__Exercise requirements__
List each line in the material that contains the string "point". Case must match.

[Dataset excerpts]
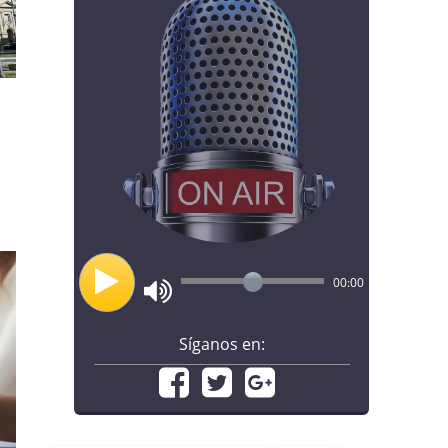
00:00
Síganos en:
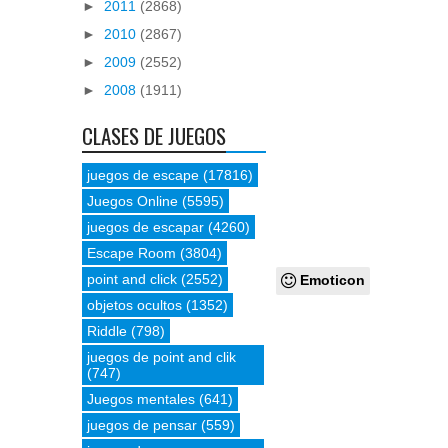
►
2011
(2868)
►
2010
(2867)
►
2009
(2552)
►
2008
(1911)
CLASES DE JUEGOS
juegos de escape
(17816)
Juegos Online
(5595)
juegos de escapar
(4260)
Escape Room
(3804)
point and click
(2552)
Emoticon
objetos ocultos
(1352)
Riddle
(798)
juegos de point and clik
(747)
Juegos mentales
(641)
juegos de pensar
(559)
* * *
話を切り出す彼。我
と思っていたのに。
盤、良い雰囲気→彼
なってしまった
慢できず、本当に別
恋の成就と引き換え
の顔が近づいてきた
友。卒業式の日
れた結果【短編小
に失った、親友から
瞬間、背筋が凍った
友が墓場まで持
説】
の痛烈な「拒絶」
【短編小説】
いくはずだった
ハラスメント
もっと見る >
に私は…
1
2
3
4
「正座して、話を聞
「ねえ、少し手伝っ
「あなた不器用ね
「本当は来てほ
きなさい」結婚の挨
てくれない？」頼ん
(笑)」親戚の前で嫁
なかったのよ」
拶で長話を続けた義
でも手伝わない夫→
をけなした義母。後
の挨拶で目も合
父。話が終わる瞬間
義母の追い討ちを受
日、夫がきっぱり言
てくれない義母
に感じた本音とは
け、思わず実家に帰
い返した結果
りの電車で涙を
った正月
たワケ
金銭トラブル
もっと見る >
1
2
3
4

__Response for this exercise__
point and click
juegos de point and clik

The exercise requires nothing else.